* _WHAT NEEDS TO BE DONE_
Can you reproduce the listing below word for word, leaving out the pictures?

******************************

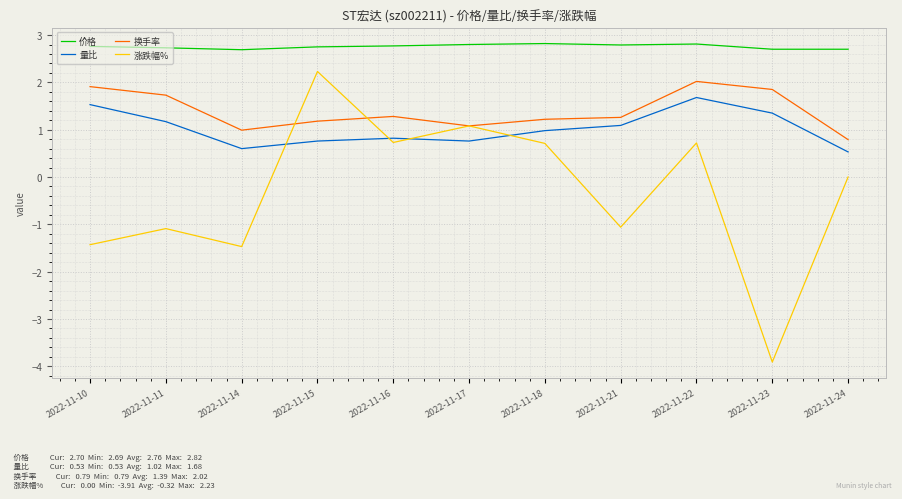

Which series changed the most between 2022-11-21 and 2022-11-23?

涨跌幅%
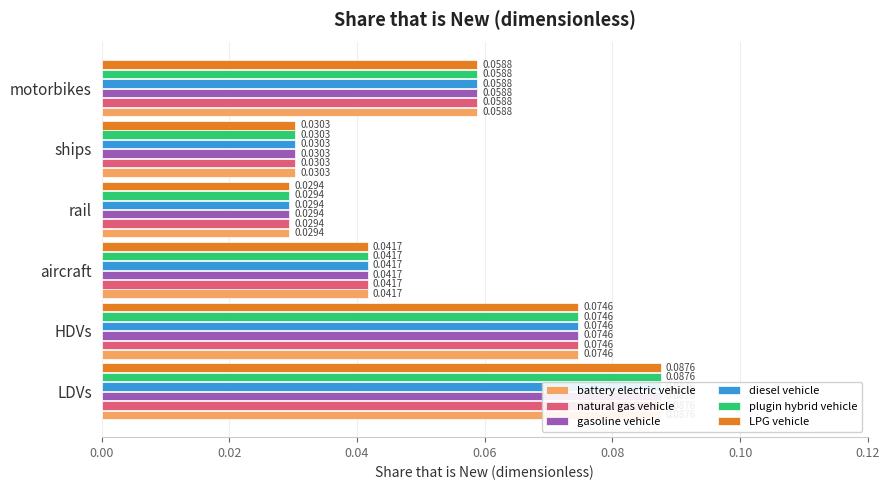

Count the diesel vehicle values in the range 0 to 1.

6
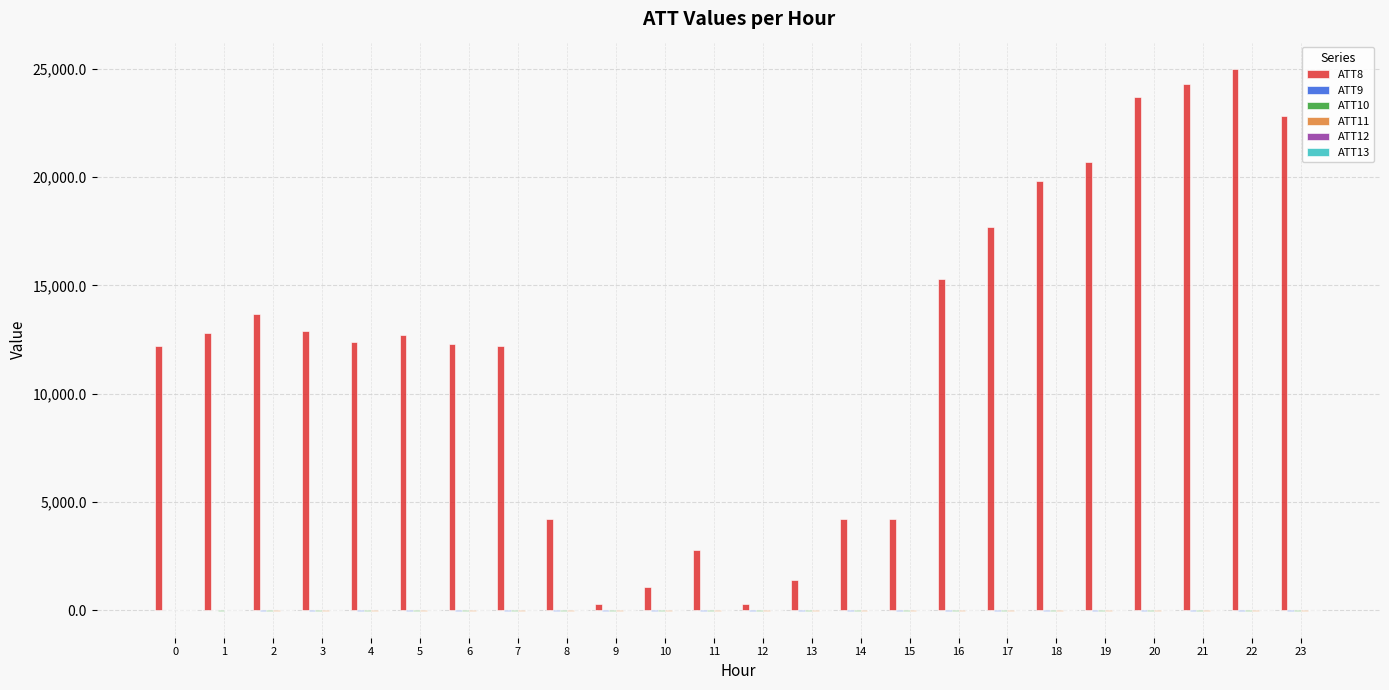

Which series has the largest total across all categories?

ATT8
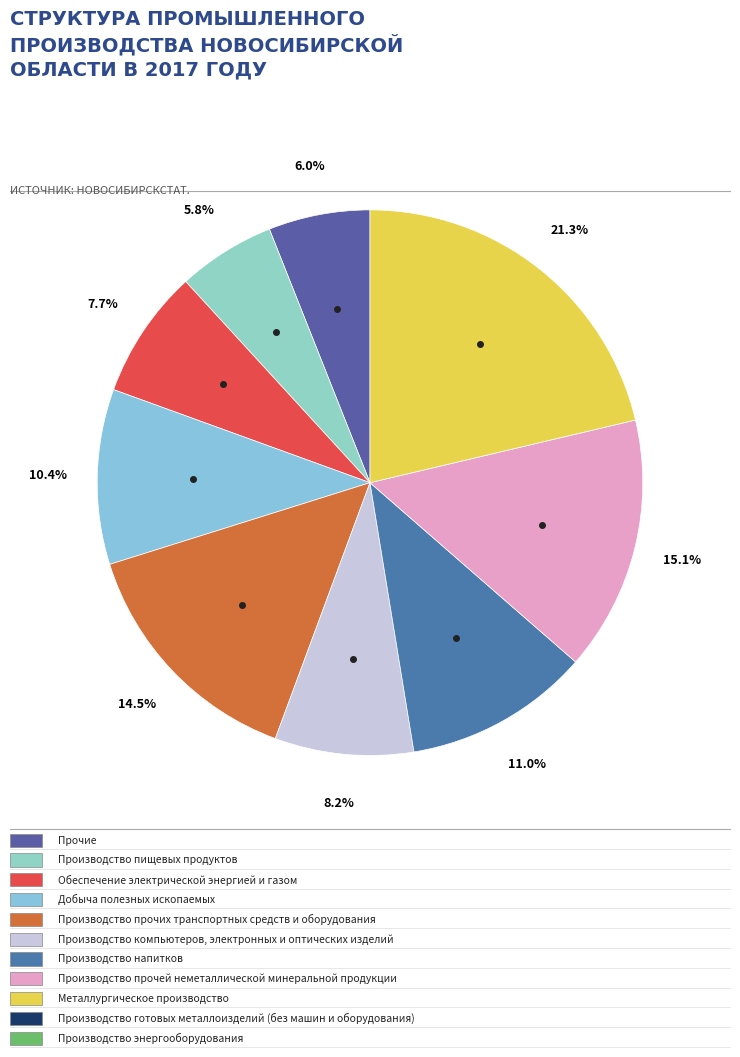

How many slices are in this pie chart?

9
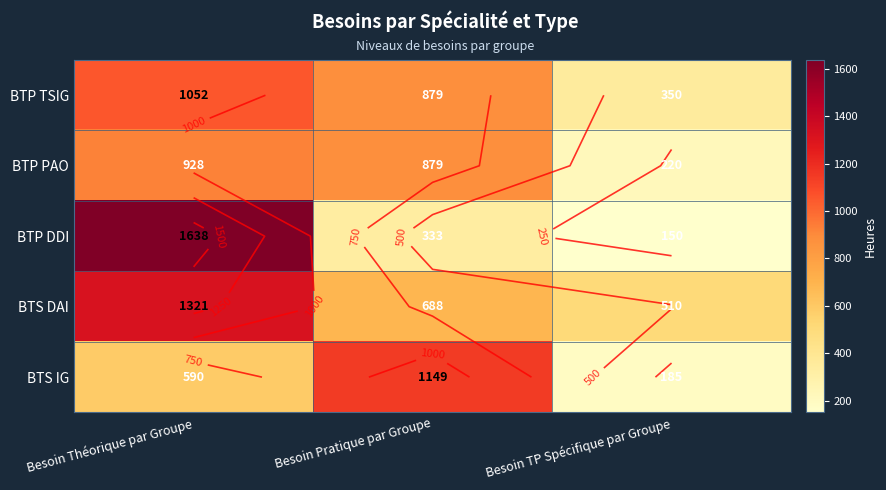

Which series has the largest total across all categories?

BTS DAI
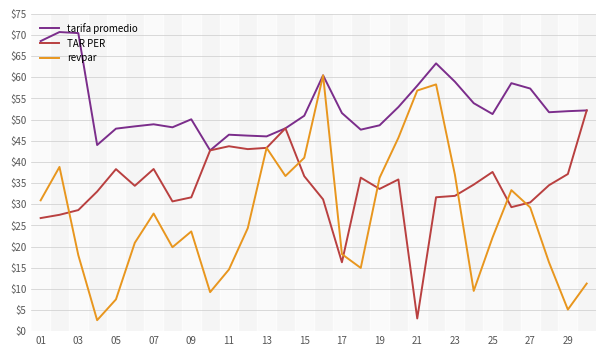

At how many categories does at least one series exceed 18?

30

******************************

* _YOUR RESPONSE_
Which series changed the most between 2022-11-21 and 2022-11-23?

涨跌幅%

Count the diesel vehicle values in the range 0 to 1.

6

Which series has the largest total across all categories?

ATT8

How many slices are in this pie chart?

9

Which series has the largest total across all categories?

BTS DAI

At how many categories does at least one series exceed 18?

30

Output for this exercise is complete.